Situation - HP Microserver running Centos, fulfils various light duties such as NAS, source control, and also MythTV recording.
Sequence of events as follows...
1. MythTV falls into disuse after my Freeview HD TV tuner dies. Not trivial to fix as that tuner is no longer available, and more recent tuners not compatible with my version of MythTV . Goes on the ToDo list.
2. Few weeks later, MythTV still out of service, a 2TB disk becomes full so I replace it with a 4TB, a decent WD Red NaS. Smart status looks fine, and a long smart test yields no errors. All seems well, and server ploughs on happily.
3. Couple months later, I get around to fixing MythTV. Feeling chuffed as I had to make some source code edits to add support for the new tuner, manually back porting a patch that's not released for my version. But it all looked straightforwards and the new tuner works. However playback freezes and crashes if co-incident with other recordings.
Problem turns out to the the disk added at (2). MythTV can generate quite heavy disk activity, recording up to 5 channels in full HD at the same time. And when under this stress, kernel log file shows incidences of groups of errors of the form " failed command: WRITE FPDMA QUEUED", after which i/o seems to cease for a short time. MythTV playback, starved of data, throws a wobbly. I gather these error logs generally suggest a problem with the Sata interface rather than disk itself so tried moving the disk to a different backplane slot. Same result, so finger of suspicion points at that nearly new disk.

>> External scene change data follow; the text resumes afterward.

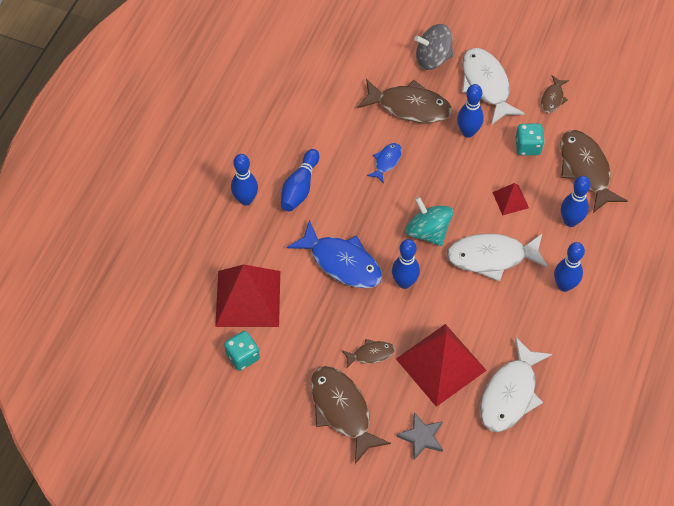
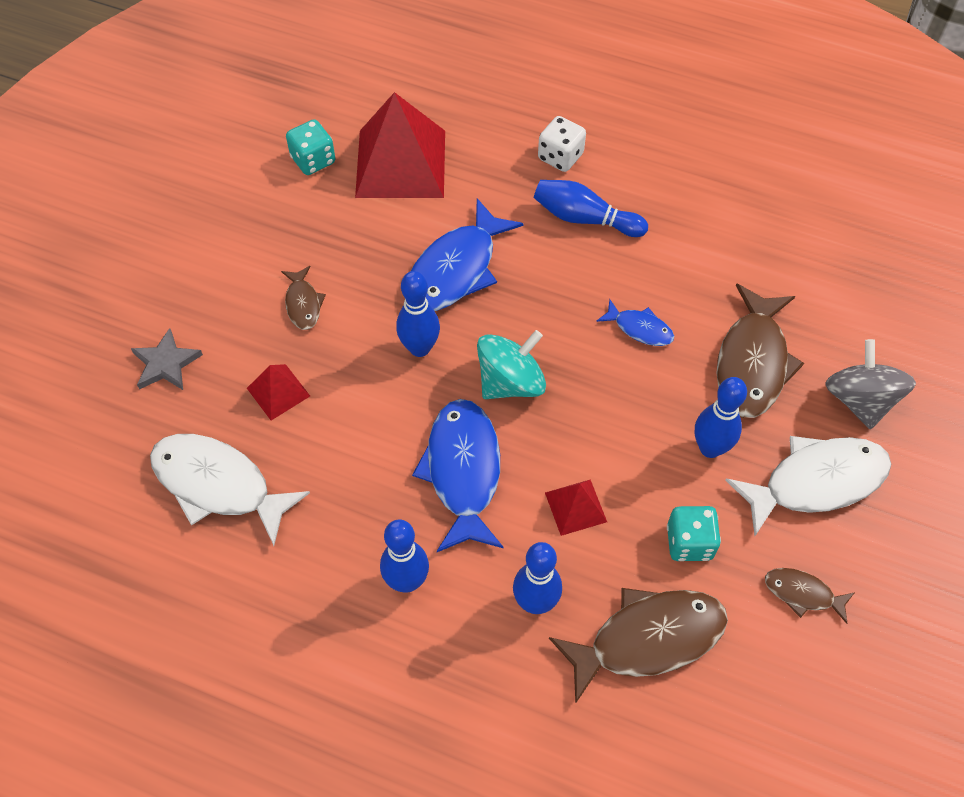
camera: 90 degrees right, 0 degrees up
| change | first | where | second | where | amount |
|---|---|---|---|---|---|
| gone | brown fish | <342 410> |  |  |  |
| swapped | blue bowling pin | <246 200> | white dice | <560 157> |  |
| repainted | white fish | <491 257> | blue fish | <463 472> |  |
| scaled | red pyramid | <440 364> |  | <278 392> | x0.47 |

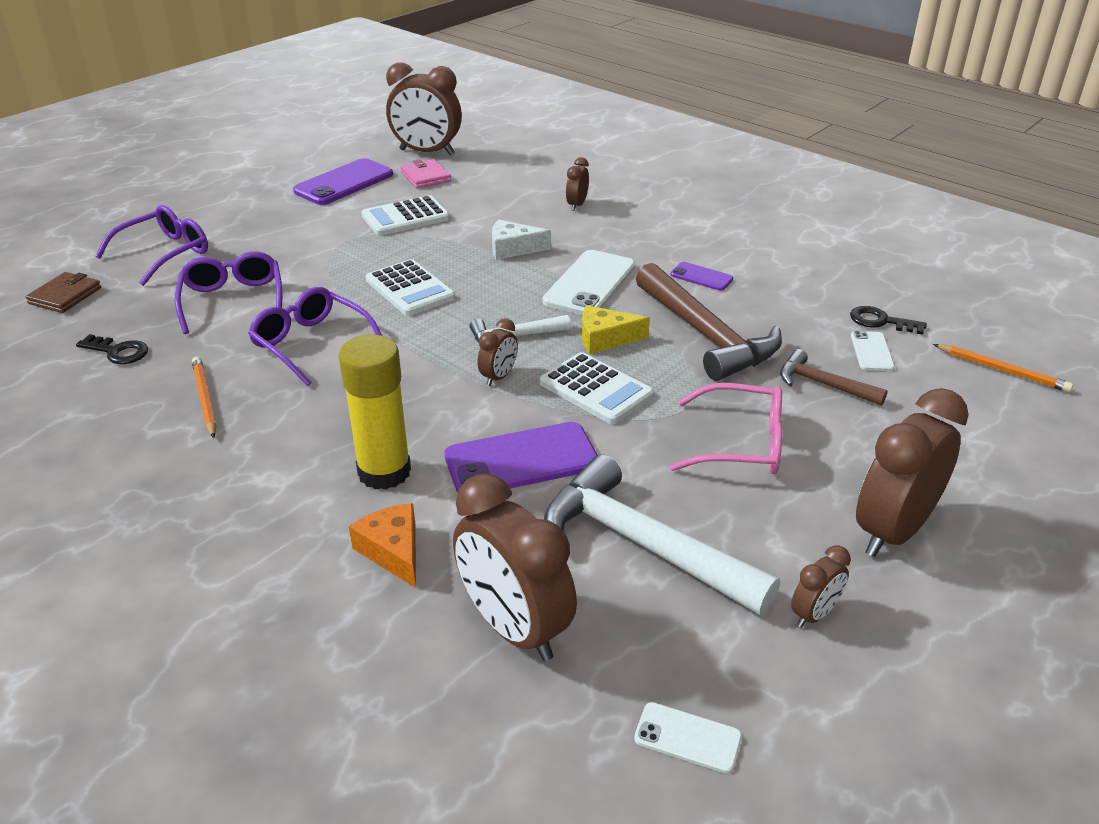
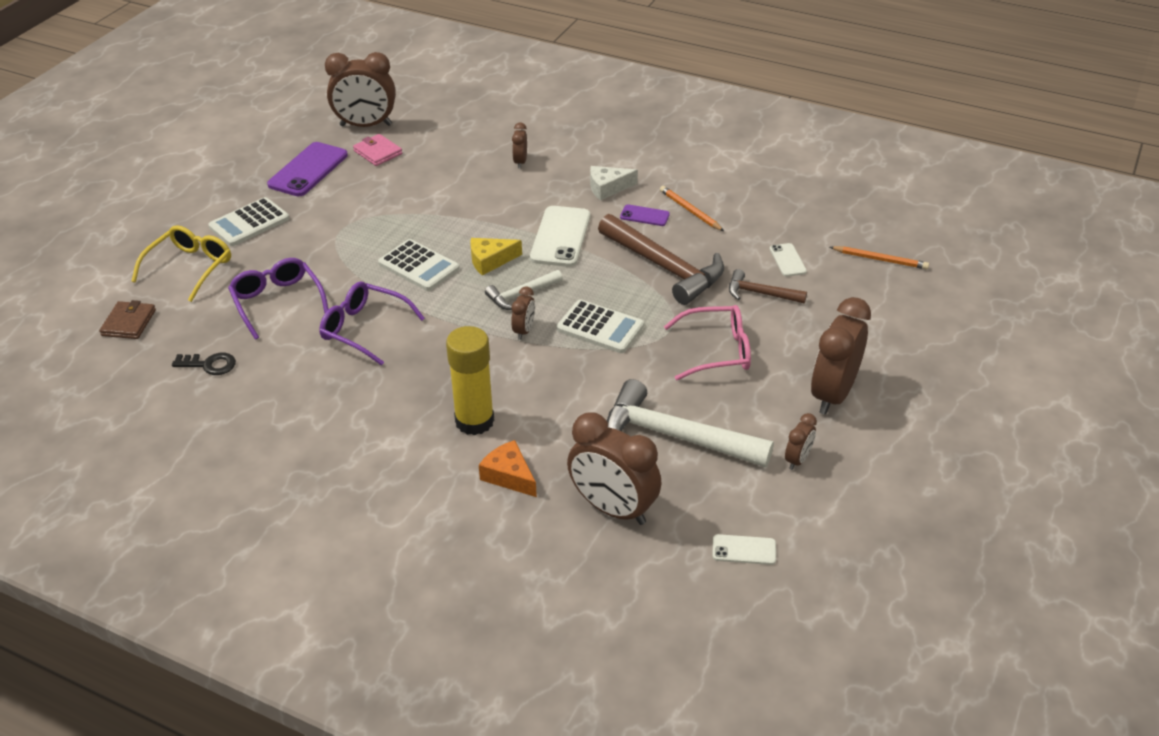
camera: 15 degrees left, 5 degrees up
| change | first | where | second | where | amount |
|---|---|---|---|---|---|
| gone | purple phone | <521 460> |  |  |  |
| gone | black key | <880 321> |  |  |  |
| shifted | orange pencil | <205 399> |  | <690 211> |  |
| shifted | white calculator | <405 217> |  | <249 223> |  |
| shifted | white cheese | <513 248> |  | <607 188> |  |
| shifted | yellow cheese | <605 338> |  | <490 261> |  |
| repainted | purple glasses | <165 253> | yellow glasses | <190 268> |  |

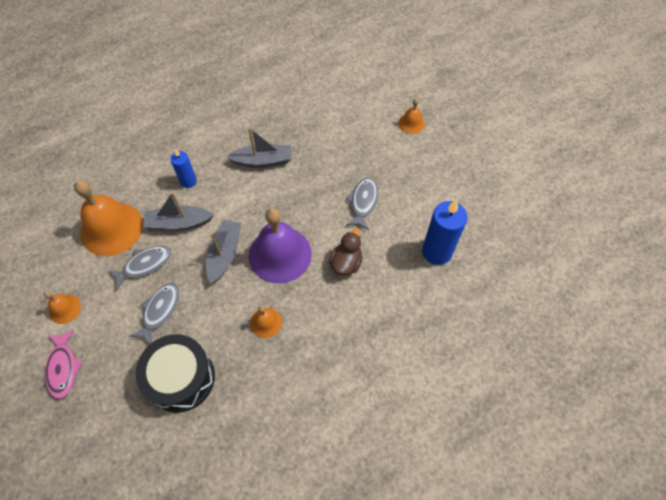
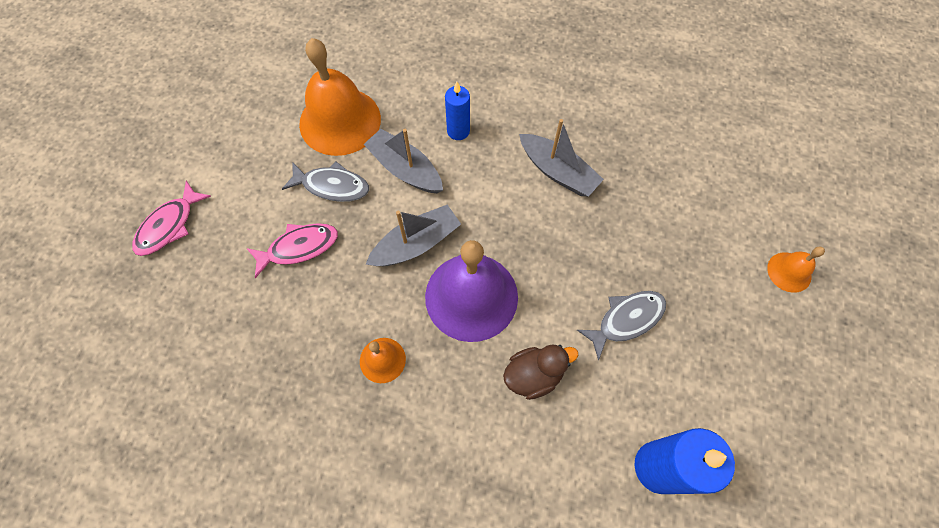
camera: 45 degrees right, 5 degrees up
| change | first | where | second | where | amount |
|---|---|---|---|---|---|
| gone | orange bell | <65 309> |  |  |  |
| gone | black drum | <181 378> |  |  |  |
| repainted | grey fish | <160 311> | pink fish | <299 247> |  |

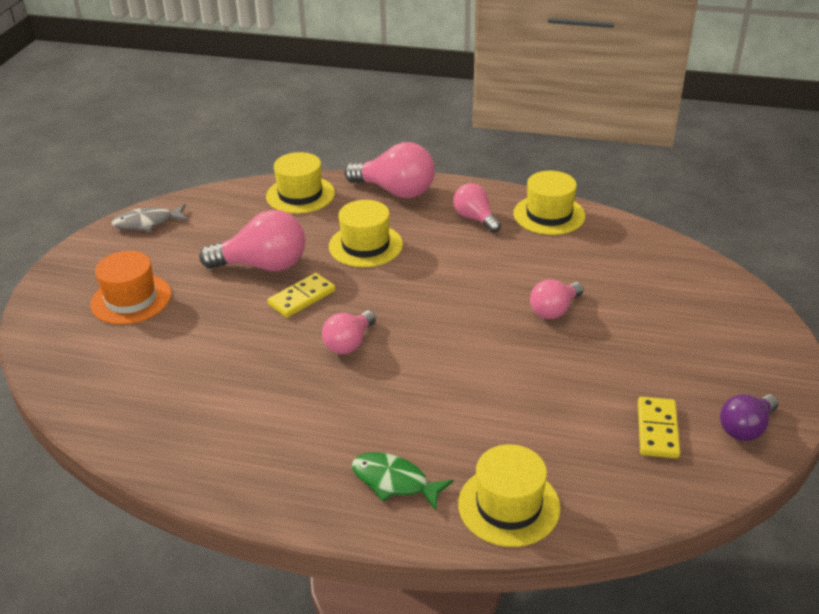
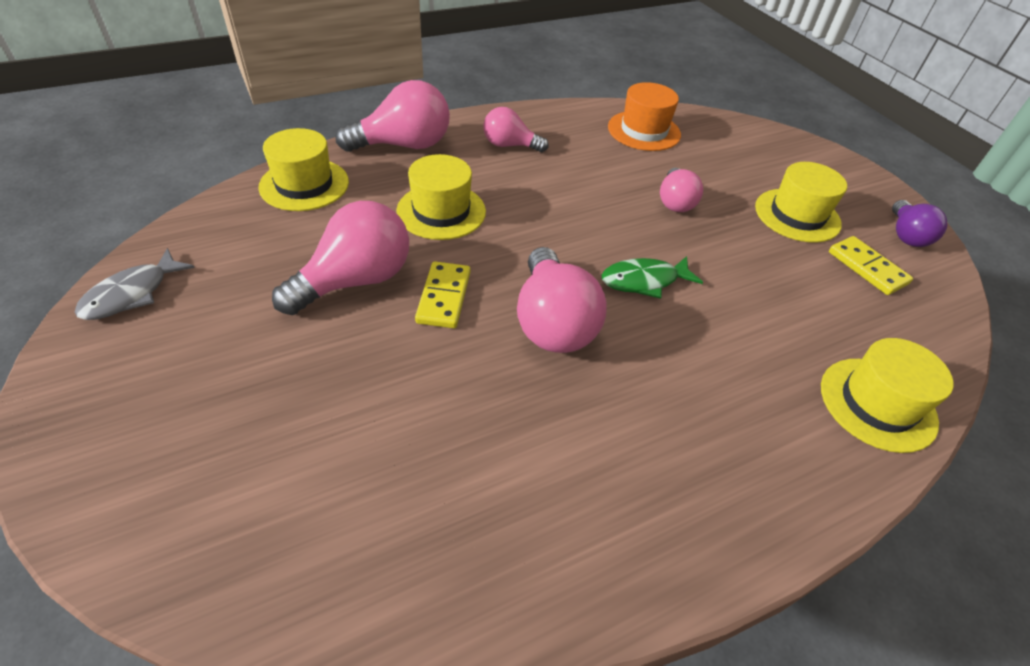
camera: 45 degrees left, 10 degrees up
| change | first | where | second | where | amount |
|---|---|---|---|---|---|
| shifted | orange hat | <131 299> |  | <644 131> |  |
| shifted | green fish | <394 481> |  | <644 281> |  |
| shifted | yellow hat | <549 215> |  | <797 215> |  |
| scaled | pink light bulb | <349 343> |  | <552 322> | x1.65 |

So yesterday's job... another new 4TB disk, Seagate this time, and fingers crossed, it seems ok! I know I'm tempting fate saying so, it's early days, but it's been playing for about 20 mins whereas before it'd freeze within a minute or so. Nothing bad in kernel log.
I'll need to give it a week or two to make certain all is ok. Wish me luck, perhaps?
But even if the server does now behave itself, I'll be stuck with a nearly new disk that's too late to return to seller. It'll need to be RMA'd and they might give me a hard time as I've very little evidence other than a kernel logfile, to show that anything is amiss. Smart status still looks perfect.
And if it still acts up I'm even worse off, having an even more obscure fault, and no excuse to return either HDD.